→ GIVEN INFORMATION:

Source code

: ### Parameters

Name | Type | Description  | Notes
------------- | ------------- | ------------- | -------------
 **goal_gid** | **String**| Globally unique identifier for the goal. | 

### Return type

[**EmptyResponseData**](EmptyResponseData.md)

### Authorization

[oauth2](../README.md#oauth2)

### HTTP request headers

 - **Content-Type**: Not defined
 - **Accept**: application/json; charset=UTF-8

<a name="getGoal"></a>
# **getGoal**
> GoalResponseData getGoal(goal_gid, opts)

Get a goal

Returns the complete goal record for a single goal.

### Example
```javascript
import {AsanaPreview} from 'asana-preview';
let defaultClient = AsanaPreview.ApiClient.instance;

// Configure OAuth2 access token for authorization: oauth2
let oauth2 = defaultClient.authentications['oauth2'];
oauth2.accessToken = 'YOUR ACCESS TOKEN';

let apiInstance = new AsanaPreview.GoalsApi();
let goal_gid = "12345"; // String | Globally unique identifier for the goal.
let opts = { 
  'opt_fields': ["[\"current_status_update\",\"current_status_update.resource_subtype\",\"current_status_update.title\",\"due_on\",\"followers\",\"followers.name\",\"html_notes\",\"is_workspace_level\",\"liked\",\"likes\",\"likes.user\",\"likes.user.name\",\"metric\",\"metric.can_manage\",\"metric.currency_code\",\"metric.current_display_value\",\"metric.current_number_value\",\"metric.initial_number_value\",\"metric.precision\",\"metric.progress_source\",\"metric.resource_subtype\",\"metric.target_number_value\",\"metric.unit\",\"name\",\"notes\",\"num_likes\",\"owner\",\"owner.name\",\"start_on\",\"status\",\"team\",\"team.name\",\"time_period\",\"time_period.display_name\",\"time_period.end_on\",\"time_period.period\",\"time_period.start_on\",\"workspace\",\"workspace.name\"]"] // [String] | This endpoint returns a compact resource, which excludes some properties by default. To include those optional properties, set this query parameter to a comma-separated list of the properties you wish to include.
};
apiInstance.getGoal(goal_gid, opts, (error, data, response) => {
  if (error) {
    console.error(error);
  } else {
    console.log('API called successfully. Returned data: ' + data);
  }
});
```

→ WHAT YOU NEED TO DO:
Check each line of the listing above, and copy it if it contains the word "identifier".

→ OUTPUT FOR THIS EXERCISE:
 **goal_gid** | **String**| Globally unique identifier for the goal. | 
let goal_gid = "12345"; // String | Globally unique identifier for the goal.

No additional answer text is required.